On Tuesday, December 18, 2018, a reception to celebrate the new donation of rare and previously unpublished Tibetan books by Kathog Trungpa Rinpoche was held at the Robert H.N. Ho Family Foundation Centre for Buddhist Studies.
Kathog Trungpa Rinpoche visited the University on a book donation trip from Nepal and India to grant Toronto a generous donation of newly published books. Kathog Trungpa Rinpoche, a high emanated reincarnate lama (or tulku) from the Tibetan Buddhist Kathog lineage has been working tirelessly for the past two decades to collect and publish rare and old texts from the Kathog lineage.
This difficult work began with travel to temple collections across the Tibetan cultural world, where he and his team gathered important books, many of which were only previously available in old manuscript or woodblock print format. He has collected these materials and made modern edited and digitally printed versions, and is now providing these books free of charge to Universities in North America where significant Tibetan studies research is taking place.
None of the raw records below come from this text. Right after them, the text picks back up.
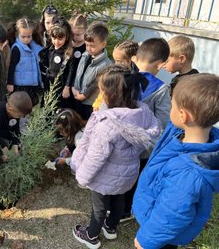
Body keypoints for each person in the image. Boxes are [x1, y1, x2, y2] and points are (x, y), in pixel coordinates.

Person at [71, 65, 160, 249]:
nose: (100, 94)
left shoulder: (107, 124)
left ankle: (91, 235)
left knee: (99, 207)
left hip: (104, 176)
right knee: (119, 201)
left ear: (110, 94)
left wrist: (82, 177)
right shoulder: (143, 113)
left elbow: (96, 157)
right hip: (128, 174)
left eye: (101, 91)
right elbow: (153, 131)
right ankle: (111, 228)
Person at [133, 73, 219, 249]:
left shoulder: (188, 174)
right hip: (154, 211)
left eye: (172, 104)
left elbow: (171, 214)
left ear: (183, 115)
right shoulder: (180, 133)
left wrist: (145, 240)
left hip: (161, 236)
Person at [122, 38, 171, 221]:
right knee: (135, 179)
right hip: (143, 147)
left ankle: (112, 209)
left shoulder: (123, 78)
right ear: (160, 64)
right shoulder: (161, 90)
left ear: (135, 58)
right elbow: (163, 122)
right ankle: (126, 211)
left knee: (119, 173)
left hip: (121, 140)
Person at [0, 91, 33, 171]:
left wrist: (15, 145)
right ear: (10, 109)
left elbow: (16, 130)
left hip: (1, 127)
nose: (22, 117)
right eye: (20, 115)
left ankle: (10, 148)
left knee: (16, 137)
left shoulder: (15, 112)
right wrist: (4, 149)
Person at [72, 21, 112, 120]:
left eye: (92, 46)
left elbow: (97, 83)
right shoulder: (85, 55)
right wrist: (74, 86)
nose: (89, 49)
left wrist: (84, 95)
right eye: (87, 45)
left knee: (86, 125)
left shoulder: (106, 64)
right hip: (77, 95)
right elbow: (78, 72)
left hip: (90, 102)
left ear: (103, 44)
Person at [93, 40, 139, 111]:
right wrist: (96, 105)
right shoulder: (113, 74)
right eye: (115, 61)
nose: (116, 64)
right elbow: (103, 92)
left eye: (120, 61)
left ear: (132, 60)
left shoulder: (135, 80)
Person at [39, 17, 74, 108]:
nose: (56, 42)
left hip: (60, 85)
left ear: (66, 38)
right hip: (48, 82)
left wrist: (67, 87)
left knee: (57, 107)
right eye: (54, 38)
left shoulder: (67, 53)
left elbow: (71, 71)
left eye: (60, 39)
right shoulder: (49, 50)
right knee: (46, 106)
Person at [7, 18, 43, 106]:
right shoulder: (16, 48)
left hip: (32, 84)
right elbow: (11, 67)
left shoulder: (34, 47)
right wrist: (10, 83)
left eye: (29, 36)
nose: (26, 39)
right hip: (20, 86)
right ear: (17, 34)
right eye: (23, 37)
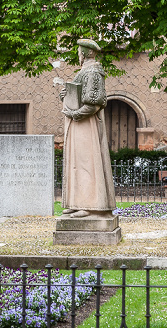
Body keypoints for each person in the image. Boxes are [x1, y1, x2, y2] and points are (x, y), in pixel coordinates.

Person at [59, 39, 116, 218]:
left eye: (78, 51)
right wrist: (65, 95)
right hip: (78, 126)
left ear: (83, 53)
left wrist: (74, 114)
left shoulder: (92, 72)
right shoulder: (84, 71)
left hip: (86, 126)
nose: (78, 55)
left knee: (87, 164)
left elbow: (93, 103)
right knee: (77, 163)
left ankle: (89, 205)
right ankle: (77, 203)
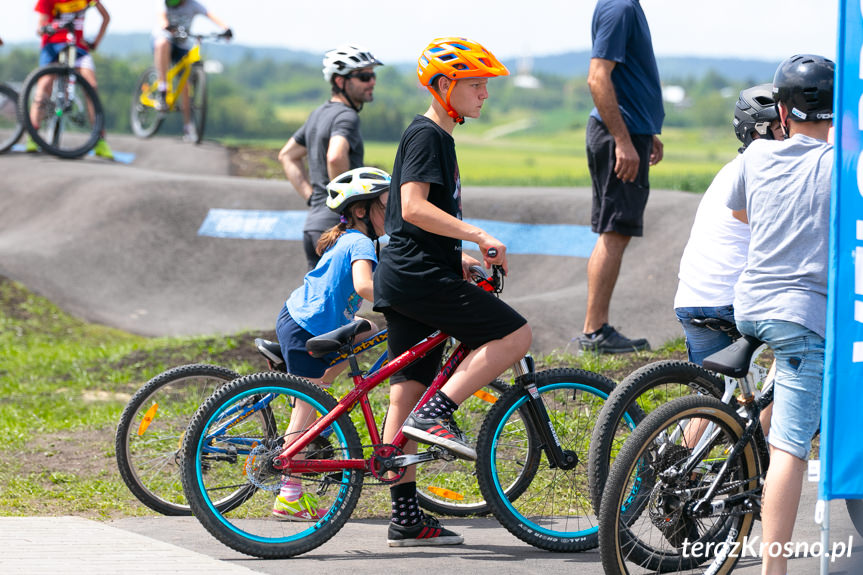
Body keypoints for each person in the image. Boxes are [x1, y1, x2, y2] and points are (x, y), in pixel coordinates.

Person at [373, 37, 532, 547]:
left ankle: (405, 517)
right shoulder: (428, 136)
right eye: (476, 84)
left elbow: (412, 223)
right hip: (418, 277)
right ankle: (440, 414)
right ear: (445, 87)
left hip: (408, 274)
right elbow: (413, 207)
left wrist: (458, 259)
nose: (485, 94)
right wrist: (478, 236)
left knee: (406, 392)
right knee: (515, 334)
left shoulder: (435, 136)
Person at [724, 54, 833, 575]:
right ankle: (776, 570)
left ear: (783, 111)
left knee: (776, 398)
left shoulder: (757, 156)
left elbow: (741, 211)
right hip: (799, 316)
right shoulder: (842, 164)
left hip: (749, 306)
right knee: (791, 447)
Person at [270, 166, 389, 521]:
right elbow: (366, 286)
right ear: (360, 210)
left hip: (308, 322)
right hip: (306, 328)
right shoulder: (360, 241)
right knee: (306, 408)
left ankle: (325, 390)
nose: (392, 213)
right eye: (385, 206)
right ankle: (288, 495)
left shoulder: (355, 238)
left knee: (367, 328)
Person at [674, 84, 783, 365]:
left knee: (711, 401)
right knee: (801, 348)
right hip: (731, 300)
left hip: (690, 298)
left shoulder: (731, 169)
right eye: (782, 129)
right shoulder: (765, 170)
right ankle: (768, 411)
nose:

Just the week before the gift was received in Toronto, another set of these books was welcomed to Columbia University in New York City.
This generous donation to the University library includes nine multi-volume collections that contain the important texts and biographies of lineage masters of the Kathog tradition, an important Nyingmapa group whose main temple is based in the eastern Tibetan region of Kham. These texts were welcomed at the Robert H.N. Ho Family Foundation Centre for Buddhist Studies by University faculty, students and staff, and will eventually be accessioned into the main collections of the University of Toronto’s central (Robarts) library system, where they will be housed in the Tibetan reading room of the East Asian library.
The U of T Libraries have the largest Tibetan language collection in Canada. The Library began purchasing subscriptions to the Tibetan Buddhist Resource Center’s electronic text collections in 2008. In 2013, a collaboration between the University of Toronto and Columbia University’s research libraries was established to harness expertise in Tibetan collection services at both universities and increase the availability of Tibetan resources to a wider community of scholars in both Canada and the United States. The partnership provides for jointly sponsored acquisitions trips to enhance the Tibetan collections at both universities, and a shared point of service for research consultations. Since this collaboration began, the U of T’s Tibetan Collection has more than doubled in size.